Theoretical evaluation of different factors affecting the HO2 uptake coefficient driven by aqueous-phase first-order loss reaction

Abstract

The heterogeneous loss on aerosols is an important sink of HO2, affecting the radical chemistry and cycling, and thus it plays a key role in the atmospheric photochemistry. Gaining a reasonable HO2 uptake coefficient (γHO2) would be of great importance in evaluating the heterogeneous loss rate of HO2 on aerosols. This work was motivated by the large variance of reported HO2 mass accommodation coefficients (αHO2) in laboratory studies (0.1–1), which can cause consequent bias in the parameterized HO2 uptake coefficient (γHO2).

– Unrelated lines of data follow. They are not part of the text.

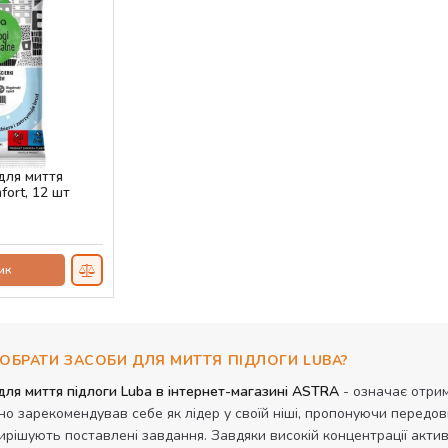
для миття
fort, 12 шт
ик
ОБРАТИ ЗАСОБИ ДЛЯ МИТТЯ ПІДЛОГИ LUBA?
для миття підлоги Luba в інтернет-магазині ASTRA
- означає отрим
о зарекомендував себе як лідер у своїй ніші, пропонуючи передо
ирішують поставлені завдання. Завдяки високій концентрації акти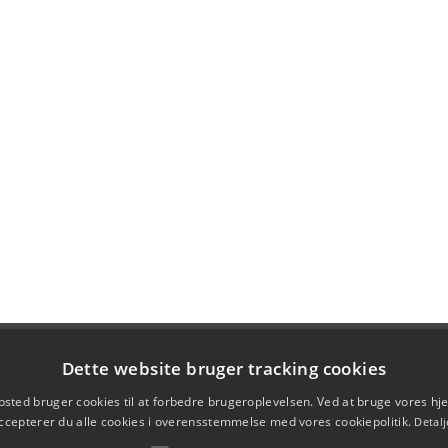
Dette website bruger tracking cookies
sted bruger cookies til at forbedre brugeroplevelsen. Ved at bruge vores 
ccepterer du alle cookies i overensstemmelse med vores cookiepolitik.
Detalj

We conducted a theoretical analysis of the roles of several key factors or parameters in determining γHO2 on a sphere droplet with adjustable Cu2+ ion concentration including αHO2, aqueous-phase acidity, the first-order loss-rate constant KI value, and the aqueous phase production of HO2. The results intuitively demonstrate that utilizing a single γHO2 value for aerosols of different sizes, compositions or hygroscopic states is unsafe in atmospheric models. The theoretical analysis indicated that for a single aerosol experiencing hygroscopic growth, γHO2 decreased with increasing aerosol size, because of the increased gas phase diffusion resistance and dilution of aqueous-phase HO2 consuming ions. Aerosol pH and metal abundance influence γHO2 by determining the aqueous-phase loss-rate constants, and these two factors were found to be only predominant for large particles/droplets (Rp > 1 μm). For small and middle size aerosols, the mass accommodation process plays the determining role in controlling HO2 uptake. Considering ambient aerosols rarely grow to cloud droplet size on sunny days when photochemical budget of HO2 radicals is of more concern, it is crucial to adopt appropriate αHO2 in models, as arbitrarily choosing the αHO2 value can lead to large bias when simulating HO2 heterogeneous process on ambient aerosols.